What Is Spurious Correlation?
In statistics, a spurious correlation (or spuriousness) refers to a connection between two variables that appears to be causal but is not. With spurious correlation, any observed dependencies between variables are merely due to chance or are both related to some unseen confounder.
- Spurious correlation, or spuriousness, occurs when two factors appear causally related to one another but are not.
- The appearance of a causal relationship is often due to similar movement on a chart that turns out to be coincidental or caused by a third "confounding" factor.
- Spurious correlation can be caused by small sample sizes or arbitrary endpoints.
- Statisticians and scientists use careful statistical analysis to determine spurious relationships.
- Confirming a causal relationship requires a study that controls for all possible variables.
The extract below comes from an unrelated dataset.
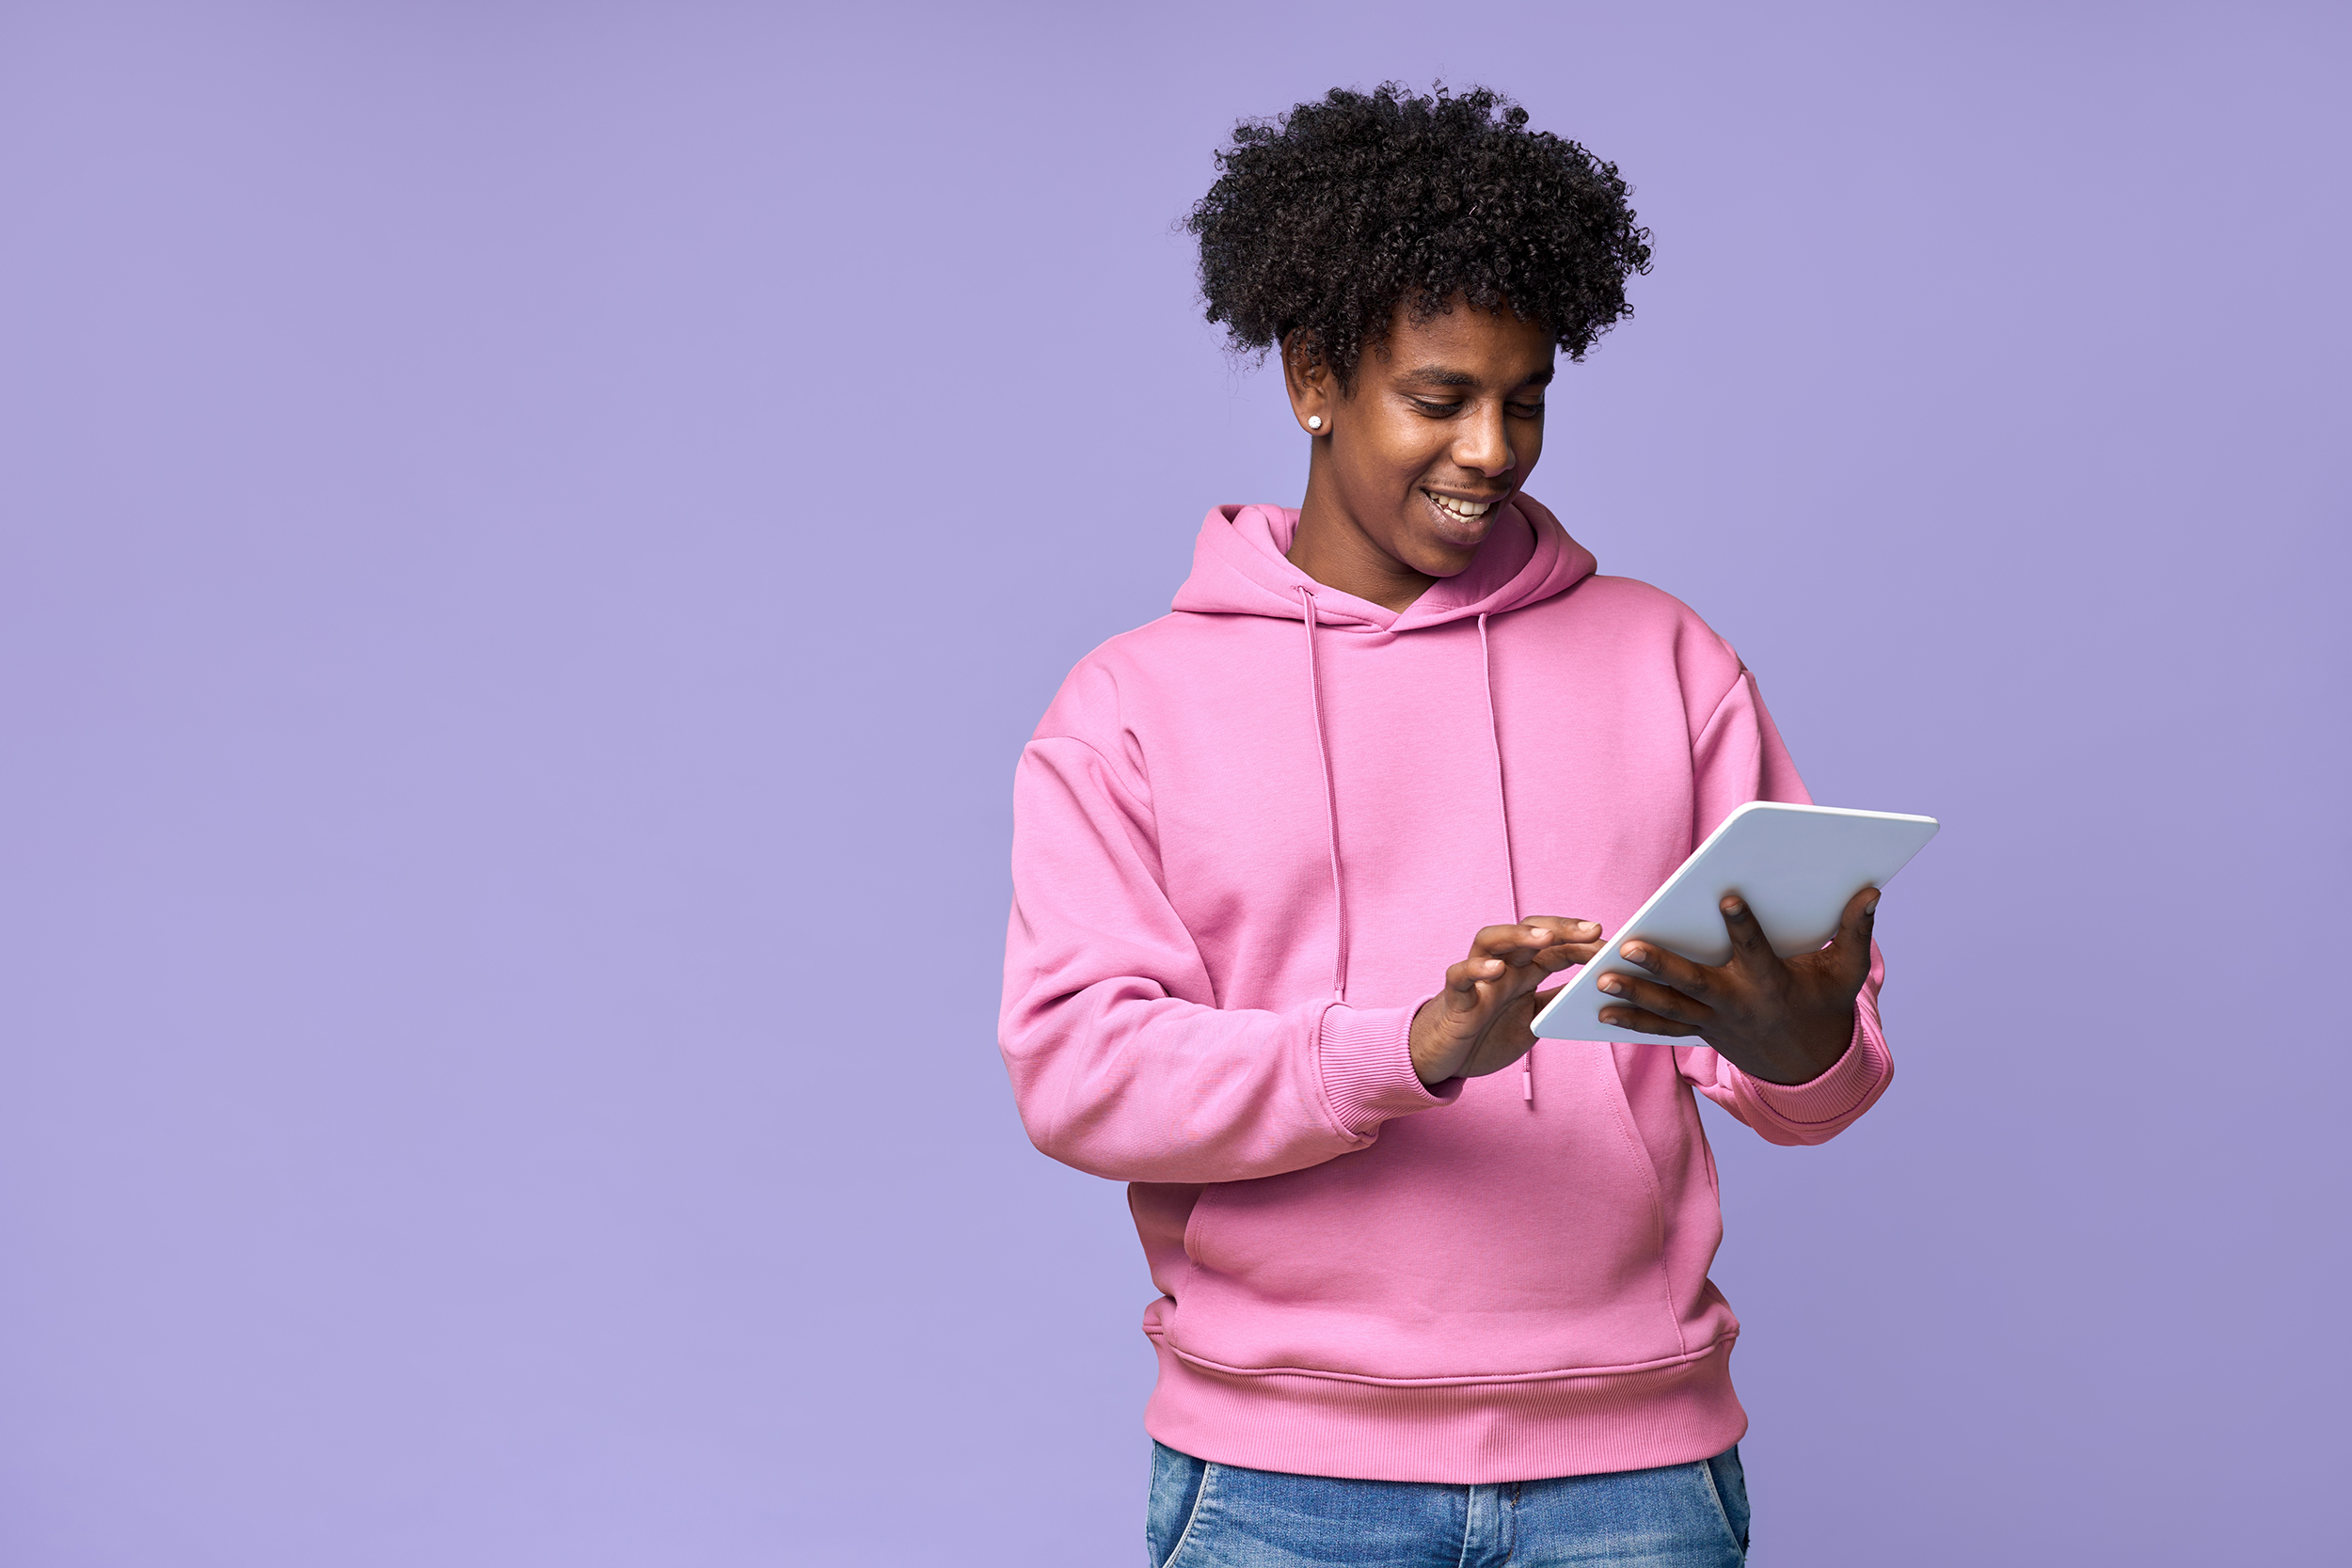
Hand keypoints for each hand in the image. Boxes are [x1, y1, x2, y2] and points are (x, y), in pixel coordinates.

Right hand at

Understanding Spurious Correlation
Spurious relationships will initially appear to show that one variable directly affects another, but that is not the case. This misleading correlation is often caused by a third factor that is not apparent at the time of examination, sometimes called a confounding factor.
When two random variables track each other closely on a graph, it is easy to suspect correlation where a change in one variable causes a change in the other variable. Setting aside causation, which is another topic, this observation can lead the reader of the chart to believe that the movement of variable A is linked to the movement in variable B or vice versa.
However, closer statistical examination may show that the aligned movements are coincidental or caused by a third factor that affects the two variables. This is a spurious correlation. Research conducted with small sample sizes or arbitrary endpoints is particularly susceptible to spuriousness.
The most obvious way to spot a spurious relationship in research findings is to use common sense. Just because two things occur and appear to be linked does not mean that there are no other factors at work. However, to know for sure, research methods are critically examined.
In studies, all variables that might impact the findings should be included in the statistical model to control their impact on the dependent variable.
Many spurious relationships can be identified by using common sense. If a correlation is found, there is usually more than one variable at play, and the variables are often not immediately obvious.
Spurious Correlation Examples
Interesting correlations are easy to find, but many will turn out to be spurious. Three examples are the skirt length theory, the super bowl indicator, and a suggested correlation between race and college completion rates.
- Skirt Length Theory: Originating in the 1920s, the skirt length theory holds that skirt lengths and stock market direction are correlated. If skirt lengths are long, the correlation is that the stock market is bearish. If shirt lengths are short, the market is bullish.
- Super Bowl Indicator: In late January, there is often chatter about the so-called Super Bowl indicator, which suggests that a win by the American Football Conference team likely means that the stock market will go down in the coming year, whereas a victory by the National Football Conference team portends a rise in the market. Since the beginning of the Super Bowl era, the indicator has been accurate around 74% of the time, or 40 out of the 54 years, according to OpenMarkets. It is a fun conversation piece but probably not something a serious financial advisor would recommend as an investment strategy for clients.
- Educational Attainment and Race: Social scientists have focused on identifying which variables impact educational attainment. According to government research, 56% of White 25- to 29-year-olds had completed a college degree in 2019, compared to just 36% of black individuals of the same age. The implication being that race has a causal effect on college completion rates.
However, it may not be race itself that impacts educational attainment. The results may also be due to the effects of racism in society, which could be the third "hidden" variable. Racism impacts people of color, placing them at a disadvantage educationally and economically. For example, the schools in non-white communities face greater challenges and receive less funding, parents in non-white populations have lower-paying jobs and fewer resources to devote to their children's education, and many families live in food deserts and suffer from malnutrition. Racism, rather than race, might be viewed as a causal variable that impacts educational attainment.
How to Spot Spurious Correlation?
Statisticians and other scientists who analyze data must be on the lookout for spurious relationships all the time. There are numerous methods that they use to identify them including:
- Ensuring a proper representative sample
- Obtaining an adequate sample size
- Being wary of arbitrary endpoints
- Controlling for as many outside variables as possible
- Using a null hypothesis and checking for a strong p-value
What Is an Example of Correlation but not Causation?
An example of a correlation is that more sleep leads to better performance during the day. Although there is a correlation, there is not necessarily causation. More sleep may not be the reason an individual performs better; for example, they might be using a new software tool that is increasing their productivity. To find causation, there must be factual evidence from a study that shows a causal relationship between sleep and performance.
What Is Spurious Regression?
Spurious regression is a statistical model that shows misleading statistical evidence of a linear relationship; in other words, a spurious correlation between independent non-stationary variables.
What Is False Causality?
False causality refers to the assumption made that one thing causes something else because of a relationship between them. For example, we may assume that Harry has been training hard to become a faster runner because his race times have improved. However, the reality might be that Harry's race times have improved because he has new running shoes made with the latest technology. The initial assumption was a false causality.